Defendant further contends that the trial court erred in refusing a requested instruction which said in essence that, if the jury should determine that defendant made representations to plaintiff and that such representations were merely honest expressions of opinion made in good faith, they would not be fraudulent even if they later proved erroneous. Upon retrial, an instruction to that effect would be in order. While plaintiff claimed that defendant had deliberately misrepresented the future value of the Dynatron and Quixonic shares, it was the claim of defendant that he was communicating to plaintiff information that had been given to him by others.
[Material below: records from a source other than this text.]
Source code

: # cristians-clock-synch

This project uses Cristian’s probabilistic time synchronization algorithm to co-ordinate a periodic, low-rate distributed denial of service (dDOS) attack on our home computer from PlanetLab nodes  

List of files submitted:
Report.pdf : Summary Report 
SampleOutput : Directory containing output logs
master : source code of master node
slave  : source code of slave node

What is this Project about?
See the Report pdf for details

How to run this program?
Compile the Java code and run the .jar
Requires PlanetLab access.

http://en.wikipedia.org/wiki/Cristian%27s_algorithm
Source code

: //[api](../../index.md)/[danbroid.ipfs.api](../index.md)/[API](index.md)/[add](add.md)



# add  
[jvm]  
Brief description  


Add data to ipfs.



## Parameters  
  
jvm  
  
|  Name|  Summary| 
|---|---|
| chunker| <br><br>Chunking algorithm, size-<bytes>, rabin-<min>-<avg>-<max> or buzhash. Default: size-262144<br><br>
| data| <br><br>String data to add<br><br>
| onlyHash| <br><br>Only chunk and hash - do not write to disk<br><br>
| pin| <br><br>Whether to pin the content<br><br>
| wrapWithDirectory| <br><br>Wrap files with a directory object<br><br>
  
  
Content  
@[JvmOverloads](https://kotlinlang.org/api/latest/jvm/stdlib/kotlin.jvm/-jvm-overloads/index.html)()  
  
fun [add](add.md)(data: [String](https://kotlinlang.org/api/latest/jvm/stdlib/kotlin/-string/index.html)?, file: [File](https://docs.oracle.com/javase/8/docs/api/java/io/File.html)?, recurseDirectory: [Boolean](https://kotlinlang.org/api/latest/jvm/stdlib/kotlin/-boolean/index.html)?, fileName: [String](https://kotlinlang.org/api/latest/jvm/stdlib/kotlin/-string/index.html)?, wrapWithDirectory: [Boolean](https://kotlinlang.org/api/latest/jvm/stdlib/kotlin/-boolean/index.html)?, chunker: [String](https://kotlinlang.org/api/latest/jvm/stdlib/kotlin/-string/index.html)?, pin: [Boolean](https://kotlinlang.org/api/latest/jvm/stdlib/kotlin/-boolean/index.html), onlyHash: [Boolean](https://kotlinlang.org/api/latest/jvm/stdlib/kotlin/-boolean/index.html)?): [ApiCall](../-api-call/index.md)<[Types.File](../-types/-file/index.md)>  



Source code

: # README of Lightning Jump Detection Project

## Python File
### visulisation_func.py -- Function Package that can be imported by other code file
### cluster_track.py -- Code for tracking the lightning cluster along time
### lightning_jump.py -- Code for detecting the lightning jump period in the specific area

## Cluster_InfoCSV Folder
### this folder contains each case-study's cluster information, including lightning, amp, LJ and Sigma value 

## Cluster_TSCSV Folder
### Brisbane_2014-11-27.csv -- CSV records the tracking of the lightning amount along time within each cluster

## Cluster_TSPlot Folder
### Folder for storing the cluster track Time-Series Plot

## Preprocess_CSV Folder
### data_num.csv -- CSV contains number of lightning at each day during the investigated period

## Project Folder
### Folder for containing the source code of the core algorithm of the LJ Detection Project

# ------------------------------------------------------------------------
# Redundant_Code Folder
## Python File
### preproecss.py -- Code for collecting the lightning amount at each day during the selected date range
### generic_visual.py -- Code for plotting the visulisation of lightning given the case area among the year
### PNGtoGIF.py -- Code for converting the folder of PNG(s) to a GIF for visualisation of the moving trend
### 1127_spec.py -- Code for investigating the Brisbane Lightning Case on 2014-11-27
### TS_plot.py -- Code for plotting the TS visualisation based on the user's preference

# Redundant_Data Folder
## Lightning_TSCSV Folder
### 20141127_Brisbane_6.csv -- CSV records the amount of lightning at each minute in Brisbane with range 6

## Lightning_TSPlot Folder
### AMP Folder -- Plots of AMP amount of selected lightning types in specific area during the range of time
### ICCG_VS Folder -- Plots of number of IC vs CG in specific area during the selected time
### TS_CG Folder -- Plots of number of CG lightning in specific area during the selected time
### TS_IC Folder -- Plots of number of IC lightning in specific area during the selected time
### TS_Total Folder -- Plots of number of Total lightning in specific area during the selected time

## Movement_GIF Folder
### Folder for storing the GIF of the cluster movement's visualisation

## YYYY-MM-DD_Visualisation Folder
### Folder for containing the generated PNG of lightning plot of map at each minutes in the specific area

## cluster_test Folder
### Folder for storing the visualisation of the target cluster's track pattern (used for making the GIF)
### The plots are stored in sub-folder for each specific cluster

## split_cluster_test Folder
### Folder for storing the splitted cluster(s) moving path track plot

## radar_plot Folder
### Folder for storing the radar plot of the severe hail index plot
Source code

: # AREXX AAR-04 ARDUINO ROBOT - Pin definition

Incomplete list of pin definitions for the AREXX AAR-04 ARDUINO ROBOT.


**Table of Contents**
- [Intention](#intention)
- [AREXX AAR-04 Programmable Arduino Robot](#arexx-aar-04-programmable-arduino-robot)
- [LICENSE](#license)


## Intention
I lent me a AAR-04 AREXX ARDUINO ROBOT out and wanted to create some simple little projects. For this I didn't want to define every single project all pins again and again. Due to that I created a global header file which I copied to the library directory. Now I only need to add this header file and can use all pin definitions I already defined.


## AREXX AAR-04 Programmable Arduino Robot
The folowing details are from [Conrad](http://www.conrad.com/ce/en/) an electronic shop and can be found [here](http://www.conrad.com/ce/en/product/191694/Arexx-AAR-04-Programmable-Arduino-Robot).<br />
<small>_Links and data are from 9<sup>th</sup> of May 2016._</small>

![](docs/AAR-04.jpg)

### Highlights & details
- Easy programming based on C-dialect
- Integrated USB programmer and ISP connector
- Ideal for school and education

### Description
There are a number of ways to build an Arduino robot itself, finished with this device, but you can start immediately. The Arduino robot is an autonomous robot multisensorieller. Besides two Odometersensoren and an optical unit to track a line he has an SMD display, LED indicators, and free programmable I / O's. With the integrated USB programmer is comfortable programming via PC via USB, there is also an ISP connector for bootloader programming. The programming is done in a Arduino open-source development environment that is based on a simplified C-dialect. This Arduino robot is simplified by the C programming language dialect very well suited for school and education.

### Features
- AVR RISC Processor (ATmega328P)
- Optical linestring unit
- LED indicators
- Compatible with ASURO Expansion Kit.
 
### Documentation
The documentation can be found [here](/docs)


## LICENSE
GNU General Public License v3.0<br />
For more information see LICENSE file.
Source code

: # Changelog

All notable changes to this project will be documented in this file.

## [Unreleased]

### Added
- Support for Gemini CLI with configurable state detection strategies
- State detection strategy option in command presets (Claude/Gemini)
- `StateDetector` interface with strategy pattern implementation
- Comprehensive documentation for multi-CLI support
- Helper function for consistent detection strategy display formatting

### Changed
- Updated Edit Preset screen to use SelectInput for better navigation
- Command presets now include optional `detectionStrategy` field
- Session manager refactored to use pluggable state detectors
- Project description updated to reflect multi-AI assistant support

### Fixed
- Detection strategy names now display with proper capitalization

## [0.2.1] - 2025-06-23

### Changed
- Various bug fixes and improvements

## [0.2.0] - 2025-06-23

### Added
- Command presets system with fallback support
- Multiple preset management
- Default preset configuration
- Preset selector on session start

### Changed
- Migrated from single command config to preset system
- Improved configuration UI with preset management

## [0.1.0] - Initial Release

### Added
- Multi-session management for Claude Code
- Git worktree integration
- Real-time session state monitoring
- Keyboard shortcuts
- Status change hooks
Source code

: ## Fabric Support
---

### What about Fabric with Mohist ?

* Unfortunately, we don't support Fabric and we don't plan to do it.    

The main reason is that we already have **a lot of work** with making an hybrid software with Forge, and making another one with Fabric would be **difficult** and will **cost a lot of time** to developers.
Defendant further claimed that the failure of the shares to reach their expected value was due to intervening events over which he had no control, i.e., a cease and desist order preventing trading of the Dynatron shares and the breach by a Japanese corporation of a distributorship agreement with Quixonic.

In view of our disposition of this matter, the other issues raised by defendant need not be discussed.

Reversed and remanded for new trial. Costs to defendant.

NOTES

[*] Circuit judge, sitting on the Court of Appeals by assignment.